Wednesday, November 30, 2005

Bubble Boy II


The Lynch Mob Meme, Part 5

Among the innumerable inadvertent ironies of Bush’s ascent is the benefit of the doubt he got from this claim of “emotional intelligence.” The claim can only have come from those almost autistically lacking insight or sympathy. Though he has gotten better at reading robotically from the teleprompter, Bush’s mannerisms, whenever he speaks from the heart or wanders away from the script, are like those of the villain in a crudely melodramatic movie; they positively scream: lying, phony, shifty, twisted. Most directors would ask their villain to reign it in a bit, get it down to the level of say Joaquin Phoenix’s evil emperor in Gladiator. But apparently nobody can give Junior such direction; he doesn’t speak the language, and in Bushese there’s no way to convey this. No wonder untold millions of Americans cannot even bear to witness W’s tortured stammers and grimaces, the weird, desperate semaphor of his body language, like that of a Tourettor trying not to bark or curse. Almost as unbearable, is the post-event analysis of each ever more “Presidential” speech, which until very recently was invariably offered up the ass-licking hacks of the corporate media.

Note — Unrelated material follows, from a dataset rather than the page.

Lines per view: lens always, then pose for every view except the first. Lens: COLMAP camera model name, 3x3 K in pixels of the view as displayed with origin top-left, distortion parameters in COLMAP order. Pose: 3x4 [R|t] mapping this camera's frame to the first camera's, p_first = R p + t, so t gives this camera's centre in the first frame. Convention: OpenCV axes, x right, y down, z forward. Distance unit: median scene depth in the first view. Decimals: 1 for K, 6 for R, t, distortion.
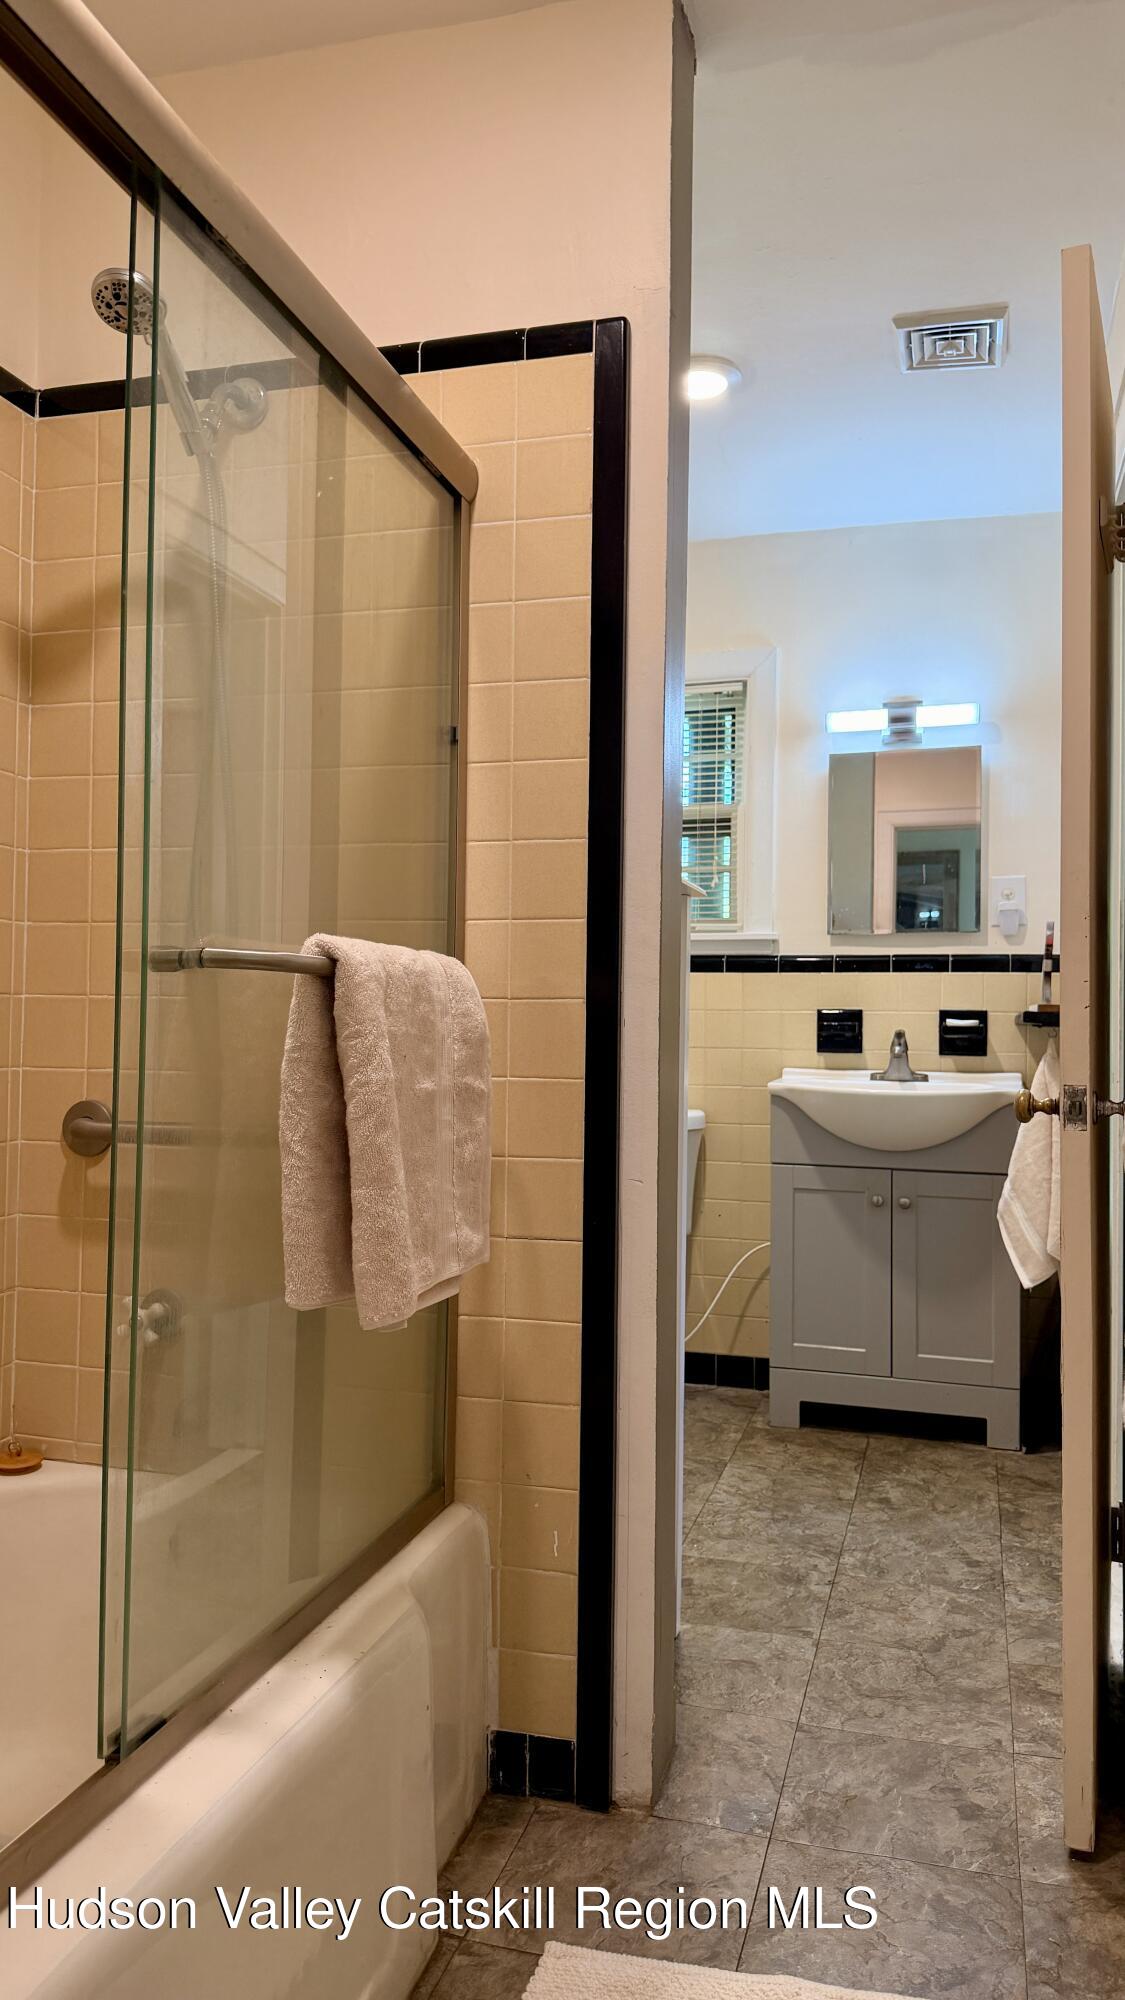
lens RADIAL K [[1401.2, 0, 549.9], [0, 1401.2, 997.6], [0, 0, 1]] dist [0.036474, -0.025241]
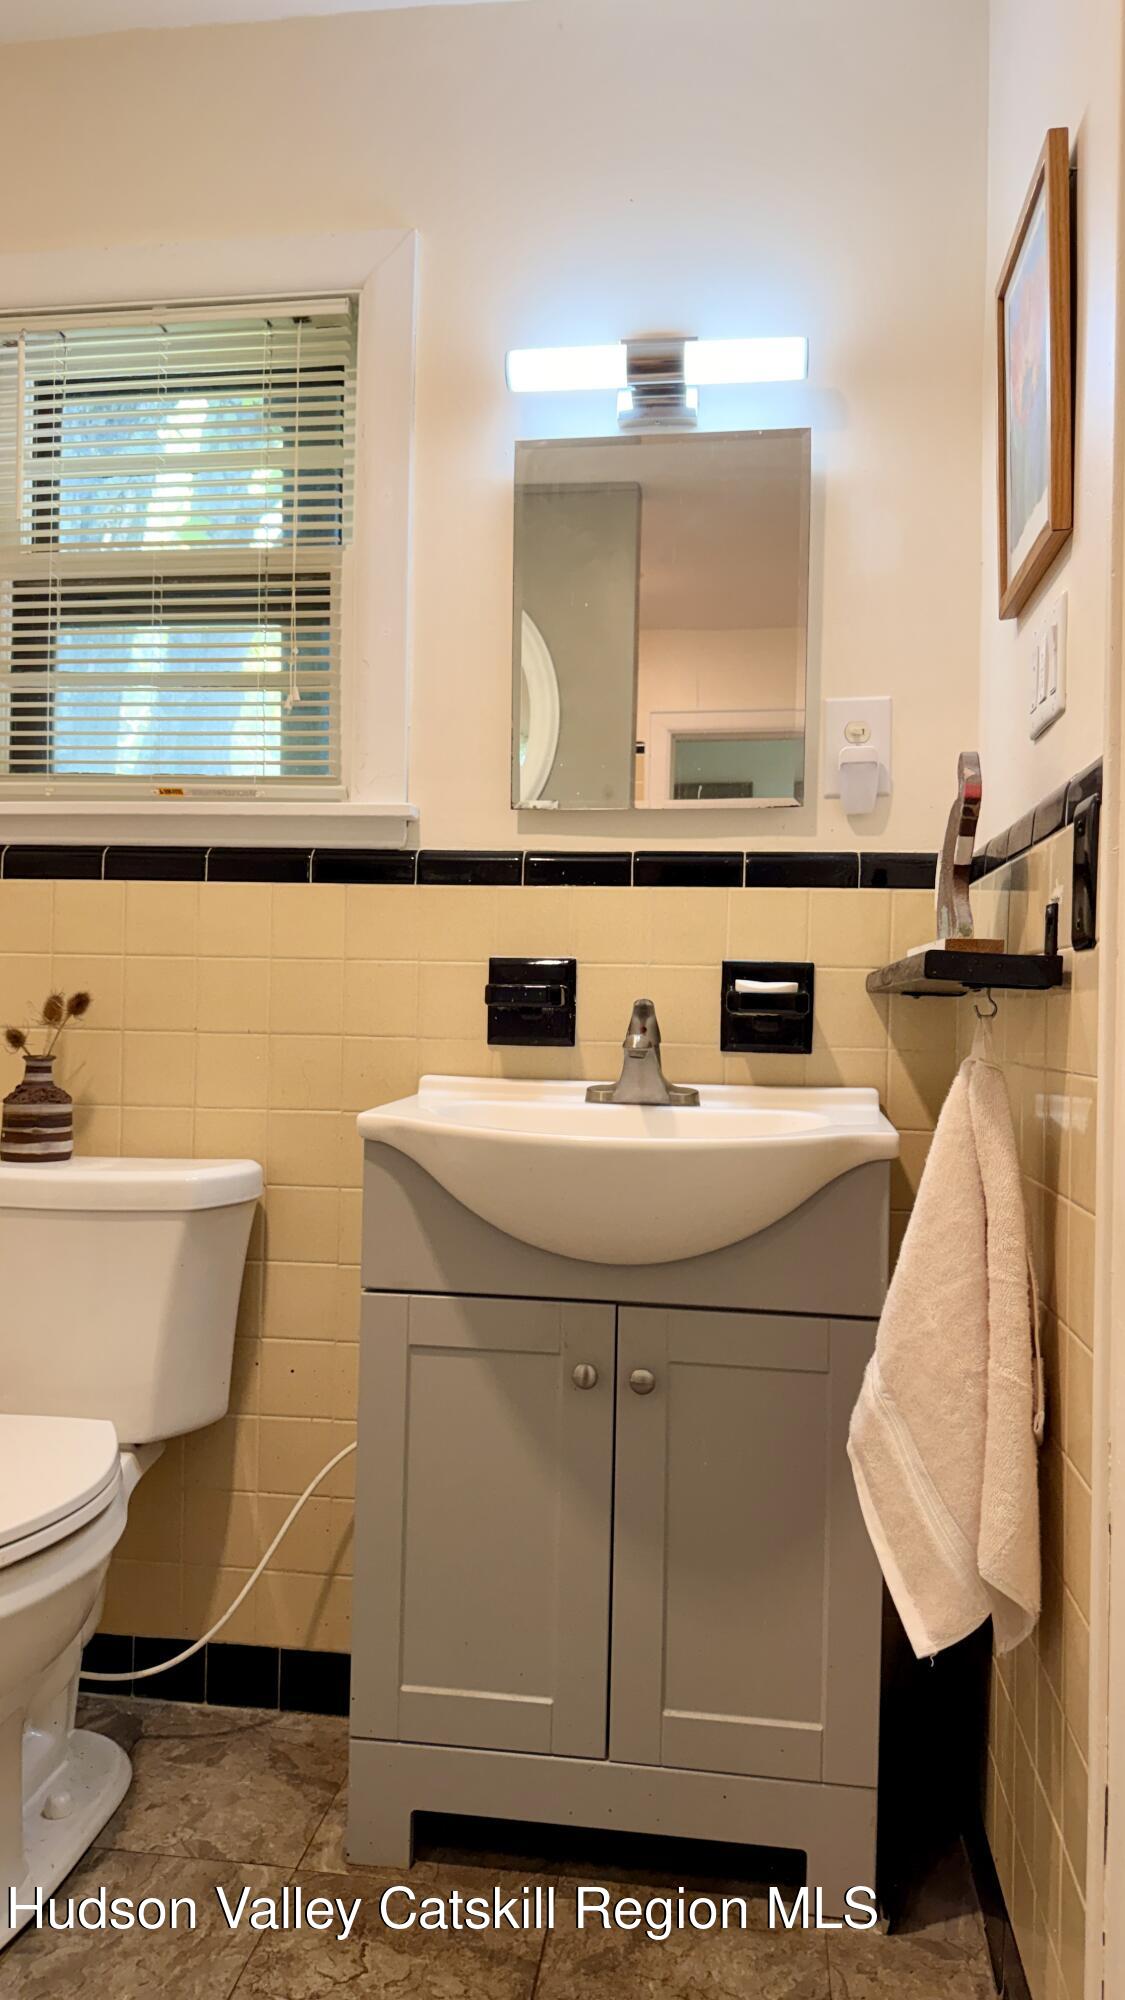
lens RADIAL K [[1401.2, 0, 578.6], [0, 1401.2, 1002.6], [0, 0, 1]] dist [0.036474, -0.025241]
pose [[0.986318, 0.008419, 0.164639, 0.144918], [-0.012117, 0.999696, 0.021469, 0.013521], [-0.164408, -0.023170, 0.986120, 0.516906]]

The sheer awfulness and mendacity of George Bush’s every speech, make George Orwell’s much-anthologized essay, “Politics and the English Language,” seem Pollyannish. Technically, W’s entire rhetorical repertoire consists of: nonsense, platitude, malapropism, truism, error, and falsehood. He seems pathologically incapable of speaking the plain truth. So much of what he says proves, upon even cursory consideration, to be nonsense; it’s simply unintelligible because the syntax is mangled, the words are made up, or the sense of one clause immediately cancels out the sense of its apparent complement. Less technically. it often seems that Bush speeches consist of nonsense and falsehood in precisely the ‘Less filling/Tastes Great’ proportions. Indeed, he speeks Advertese, it which truth is a vestigial mood, as subjunctive is in English.

Bush has gotten less halting as he reads from the teleprompter, though not so on the rare occasion when he has to answer a reporter’s question. Still, even at his best, W. sounds very much like a text-to-speech computer program. The elocution is almost right, but the emphases and rhythms are definitely off; it’s as if there’s nobody inside the speech, no truly sentient entity making the sounds.

There are those, especially Mark Crispin Miller, who claim that Bush’s incoherence is somehow adaptive or strategic, a sort of learned-helplessness which allows for infinite retroactive spin, no-fault retraction, and plausible deniability. This seems true, although also sometimes too kind to Bush, as in the following example, which catches the nauseating quintessence of W., though it is hardly the most incoherent or dishonest example in his history. During a press conference on the eve of the Afghan “war,” October 11th, 2001, a reporter asked Bush:

“Mr. President… you haven't called for any sacrifices from the American people. And I wonder, do you feel that any will be needed? Are you planning to call for any?”

The question clearly baffled and alarmed Bush, but bafflement didn’t stop W. from spewing a bit on the subject:

“Well, you know, I think the American people are sacrificing now. I think they're waiting in airport lines longer than they've ever had before. I think that -- I think there's a certain sacrifice when you lose a piece of your soul. And Americans -- I was standing up there at the Pentagon today, and I saw the tears of the families whose lives were lost in the Pentagon. And I said in my talk there that America prays with you. I think there's a sacrifice, there's a certain sense of giving themselves to share their grief with people they'll never, maybe, ever see in their lives.
So America is sacrificing. America -- I think the interesting thing that has happened, and this is so sad an incident, but there are some positive things developed -- that are developing. One is, I believe that many people are reassessing what's important in life. Moms and dads are not only reassessing their marriage and the importance of their marriage, but of the necessity of loving their children like never before. I think that's one of the positives that have come from the evildoers.”

It is worth noting that W. clearly, literally doesn’t know what “sacrifice” means. Not the simple, painful ‘surrender of something for the sake of a particular end,’ sacrifice is a metaphysical, highly theoretical concept for W., something, apparently, to do with the “soul.” On the practical level, Bush has sacrifice confused with any suffering (or even inconvenience) that incidentally befalls one. Then again, how would W. know about sacrifice or how it differs from suffering? He’s never had to work for anything, pay his own bills, or suffer the penalty for his indulgences. So: longer airport lines, that’s W’s idea of wartime sacrifice. The Aphasia-as-Learned-Helplessness theorists might point out that this confusion of terms did allow Bush to avoid politically risky considerations like spiraling deficits and body bags, things which would ensue should a real war break, out as he so wished, and we now know, intended. It is especially worth noting here, that while one can be a decent person without understanding, say, supermarket code-scanners, understanding of sacrifice is absolutely, intrinsically necessary to real decency and leadership.